Why We Must Help Save Mali

French airstrikes that began on Friday have stopped, for now, a network of terrorists, criminals and religious extremists from taking over Mali. Until the French stepped in, the near-collapse of the military had threatened to turn Mali, a landlocked, desperately poor country, into a desert stronghold for jihadists.

America, which has spent more than $500 million over the last four years to keep Islamist militants at bay in West Africa, has its hands full in Afghanistan, Pakistan, Egypt and Libya, among other places, but it is in our national interest to support the French. North African countries, in particular Algeria, must also help save Mali from catastrophe.

This conflict is not like other African wars that had only marginal effects on the West. The Islamists in Mali have linked up with Boko Haram, the Nigerian militant group that blew up United Nations offices in Abuja in 2011, and with Ansar al-Shariah, which is thought to be responsible for the murders last September of Ambassador J. Christopher Stevens and three other Americans in Benghazi, Libya.

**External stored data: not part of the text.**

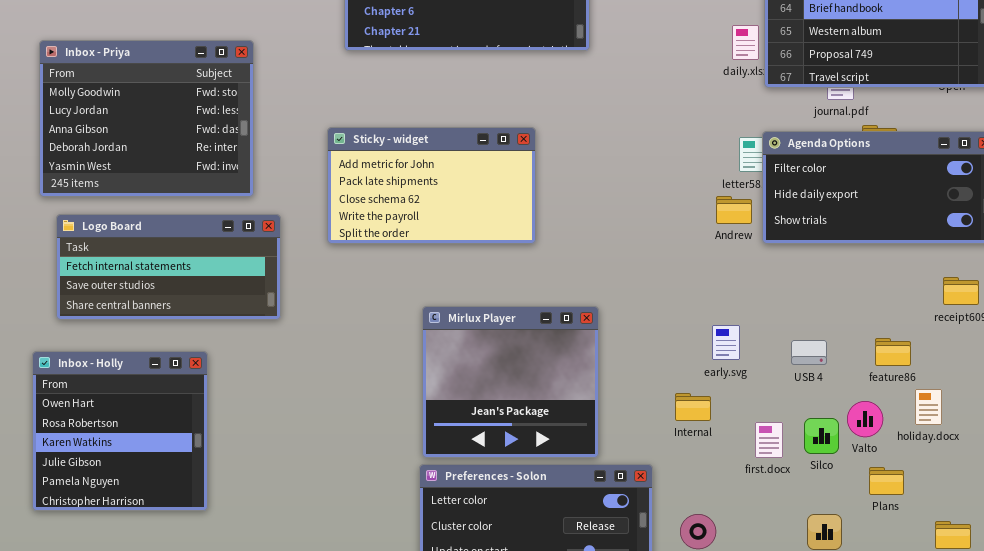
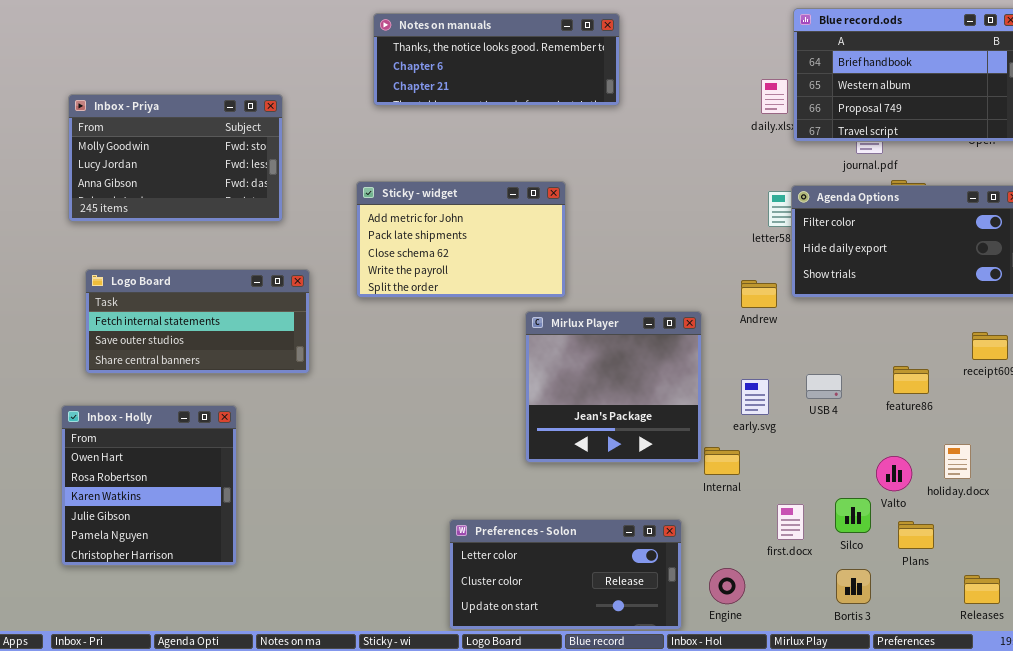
Inbox - Priya: [39,40,254,197] -> [68,94,283,222], resized
Andrew: [716,196,752,224] -> [741,280,777,308], moved
Mirlux Player: [422,306,599,458] -> [525,311,702,463], moved
feature86: [875,338,911,366] -> [893,366,929,394], moved
USB 4: [791,340,827,365] -> [806,374,842,399], moved
Silco: [804,418,839,454] -> [835,498,871,533], moved
first.docx: [755,422,783,458] -> [777,504,804,540], moved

The French aerial attacks have stopped the Islamists — including Al Qaeda in the Islamic Magreb, its offshoot the Movement for Oneness and Jihad in West Africa, and Ansar Dine, a group of Tuareg rebels from the north — from seizing an airport and river port, and marching on the capital, Bamako. But the militants are reconstituting and rearming in their northern desert stronghold.

The United States need not put combat troops on the ground. Instead, we should provide intelligence, equipment, financing and training for a West African intervention force that the United Nations Security Council approved in December (but did not finance). The French will not be able to depart quickly — even if the West African force is assembled, France will have to mentor and coordinate troops from its former colonies like Mauritania, Niger and Chad.

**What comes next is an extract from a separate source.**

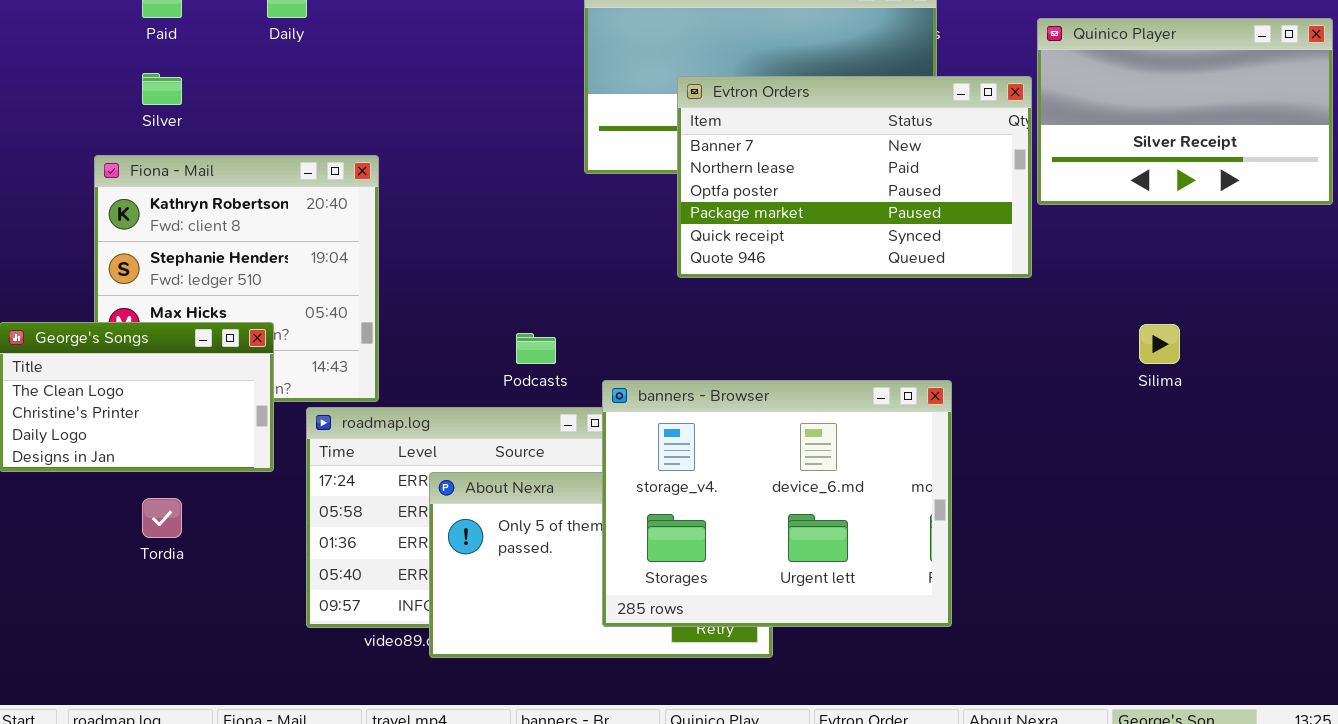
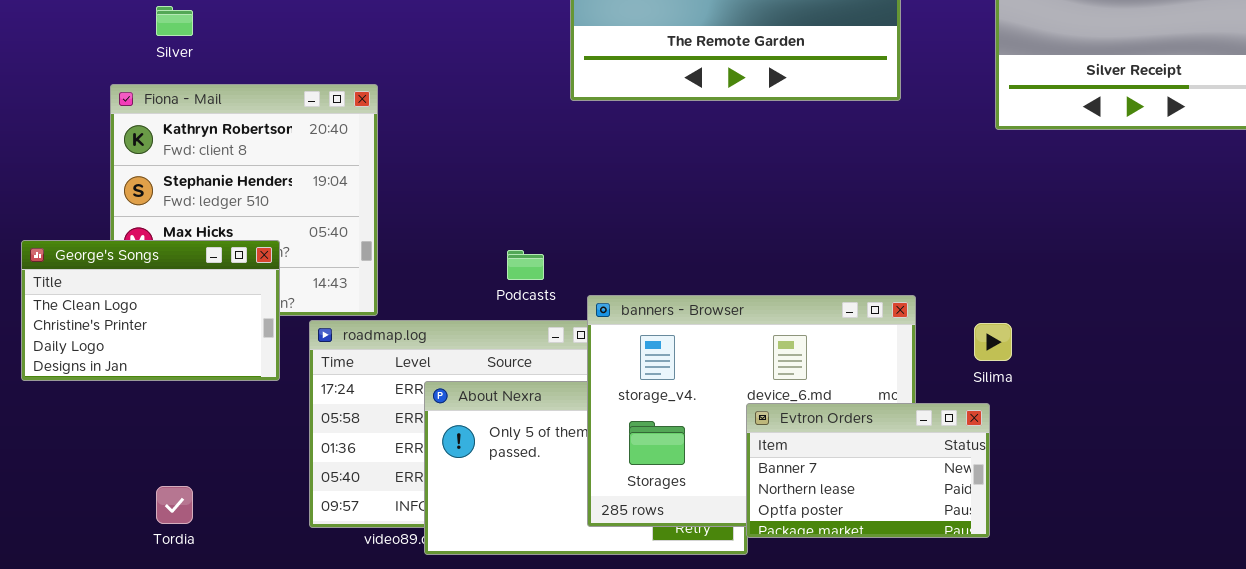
Evtron Orders: [677,76,1032,278] -> [746,403,990,538], moved, resized
Silima: [1139,324,1180,364] -> [974,323,1012,361], moved
Tordia: [142,498,182,538] -> [156,486,193,524], moved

International cooperation has been effective against Al-Shabab, a Qaeda affiliate in Somalia, and it can succeed in Mali. In Somalia, American troops and contractors trained and equipped African Union troops, including soldiers from Uganda and Burundi. Together with a new Somali army, they pushed Shabab terrorists out of Mogadishu and much of southern Somalia last year.

North Africa, not West Africa, is the key to saving Mali. One proposal, to have Nigeria lead a coalition of West African forces in Mali, has little chance of success; Nigeria lacks the capacity to fight a guerrilla war or an urban war. It has English-speaking Christian troops who might exacerbate Mali’s ethnic and religious tensions, and its heavy-handed attempts to counter its own Boko Haram extremists have so far failed.

Algeria is the only country on the continent with the military capacity, seasoned officers, counterterrorism experience and geographic proximity to take over from France in bringing peace to Mali. Algeria’s military leaders know the extremists’ tactics and their leaders. It defeated them in a civil war that lasted from 1991 to 2002 and resulted in extremists’ setting up terrorist operations in northern Mali. Algeria has a moral responsibility to act, but if it continues to stay on the sidelines, then Morocco or another North African country should take the lead — with support from Niger, Mauritania, Mali and Chad, which, like Algeria, have been fighting Al Qaeda in the Islamic Maghreb for the past eight years.

Algeria is also essential to ending the rebellion of the nomadic Tuareg, who are culturally, ethnically and linguistically North African and resist the rule of the sub-Saharan ethnic groups that run Mali. Their rebellion began in late 2011, when Tuareg fighters who had fought in Libya alongside its deposed ruler, Col. Muammar el-Qaddafi, returned home. They joined with Islamist militants who had moved in to northern Mali from Algeria, but the Islamists then turned on many of the Tuaregs and consolidated power.

Algeria has negotiated the peace during past Tuareg rebellions in northern Mali and can do so again. The key to peace in Mali is to first defeat the Islamist insurgents and then for Bamako to negotiate autonomy for the northern nomads — who, in concert with the African peacekeepers, will be responsible for their defense. The arrangement might look something like that of Somaliland, a region of northern Somalia that has held democratic elections, maintained peace and become a de facto sovereign state.

Mali’s army has never effectively controlled the region north of the Niger River; its troops fear the warlike nomads. A tribal chief in northern Mali once told me, “If you want to control the Sahara, you will have to work with us. We have been masters of the desert for thousands of years and we will continue to rule here.”

Years of training by United States Special Forces did not stop the Malian military from fleeing when the Islamist insurgency started last January. In fact, the military exacerbated the chaos by overthrowing Mali’s democratically elected government last March.

Reconstituting Mali’s broken government and discredited military will take years, but making sure that Mali doesn’t become a launchpad for terrorism is an even greater priority. France has begun to exercise leadership; the United States must not dither in doing its share.

Vicki Huddleston, the United States ambassador to Mali from 2002 to 2005, has been a deputy assistant secretary in the State and Defense Departments.